SINGAPORE: Singapore factory output expanded for the fifth straight month in March, growing by 7.6 per cent year on year as the electronics boom showed no signs of stopping.
The latest increase was a slowdown from the 16.5 per cent surge in February, but still beat the median estimate of 4.7 per cent in a private-sector Bloomberg poll, report agencies.When biomedical contributions were excluded, industrial production added 14.9 per cent, the Economic Development Board (EDB) announced on Monday.
That’s as the volatile biomedical cluster slipped by 6.6 per cent - reversing February’s 22.1 per cent gain - amid lower output of biological products in the pharmaceutical segment.

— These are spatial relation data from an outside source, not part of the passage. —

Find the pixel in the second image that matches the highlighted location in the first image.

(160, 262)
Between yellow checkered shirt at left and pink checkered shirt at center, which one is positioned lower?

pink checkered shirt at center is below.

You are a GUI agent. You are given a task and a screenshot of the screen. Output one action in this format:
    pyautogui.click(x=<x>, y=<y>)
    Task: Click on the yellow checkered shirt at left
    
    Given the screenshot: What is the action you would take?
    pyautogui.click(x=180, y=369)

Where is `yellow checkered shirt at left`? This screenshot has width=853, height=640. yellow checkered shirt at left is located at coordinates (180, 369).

But the linchpin electronics industry jumped by 33.7 per cent in March, up from 30.2 per cent in the month before. Semiconductors led the charge with an expansion of 37.8 per cent, making up for production declines in consumer electronics and other electronic parts.
“In particular, growth of the semiconductors segment was supported by demand from cloud services, data centers and 5G markets,” the EDB said in its report.

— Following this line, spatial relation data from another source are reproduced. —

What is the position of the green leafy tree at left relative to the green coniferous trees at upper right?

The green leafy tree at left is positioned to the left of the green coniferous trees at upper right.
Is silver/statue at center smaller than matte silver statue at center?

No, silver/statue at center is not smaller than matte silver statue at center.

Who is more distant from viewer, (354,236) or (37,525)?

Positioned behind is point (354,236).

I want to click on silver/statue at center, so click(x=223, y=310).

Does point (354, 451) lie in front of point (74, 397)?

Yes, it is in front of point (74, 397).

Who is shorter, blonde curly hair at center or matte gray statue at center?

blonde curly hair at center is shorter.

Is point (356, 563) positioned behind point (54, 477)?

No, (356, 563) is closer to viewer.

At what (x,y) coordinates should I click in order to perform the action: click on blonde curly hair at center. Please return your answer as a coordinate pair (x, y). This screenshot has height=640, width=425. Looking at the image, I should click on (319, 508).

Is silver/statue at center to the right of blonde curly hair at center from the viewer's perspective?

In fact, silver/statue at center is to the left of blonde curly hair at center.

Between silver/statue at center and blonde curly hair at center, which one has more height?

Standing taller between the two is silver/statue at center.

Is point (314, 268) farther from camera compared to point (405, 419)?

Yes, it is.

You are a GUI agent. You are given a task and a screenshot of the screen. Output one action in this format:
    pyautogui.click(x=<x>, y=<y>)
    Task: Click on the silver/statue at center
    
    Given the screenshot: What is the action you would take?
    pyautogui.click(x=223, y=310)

Similarly, the precision engineering cluster was up by 5.6 per cent year on year, with the EDB noting that the machinery and systems segment saw higher production of semiconductor equipment “to cater to the strong capital investment in the global semiconductor industry”.
Meanwhile, Singapore’s chemicals production rose by 9.5 per cent, led by a rebound in petrochemicals from the year-ago low base of plant maintenance shutdowns, as well as higher production of mineral oil additives in the specialty chemicals industry. These more than made up for contractions in the petroleum and other chemicals segments.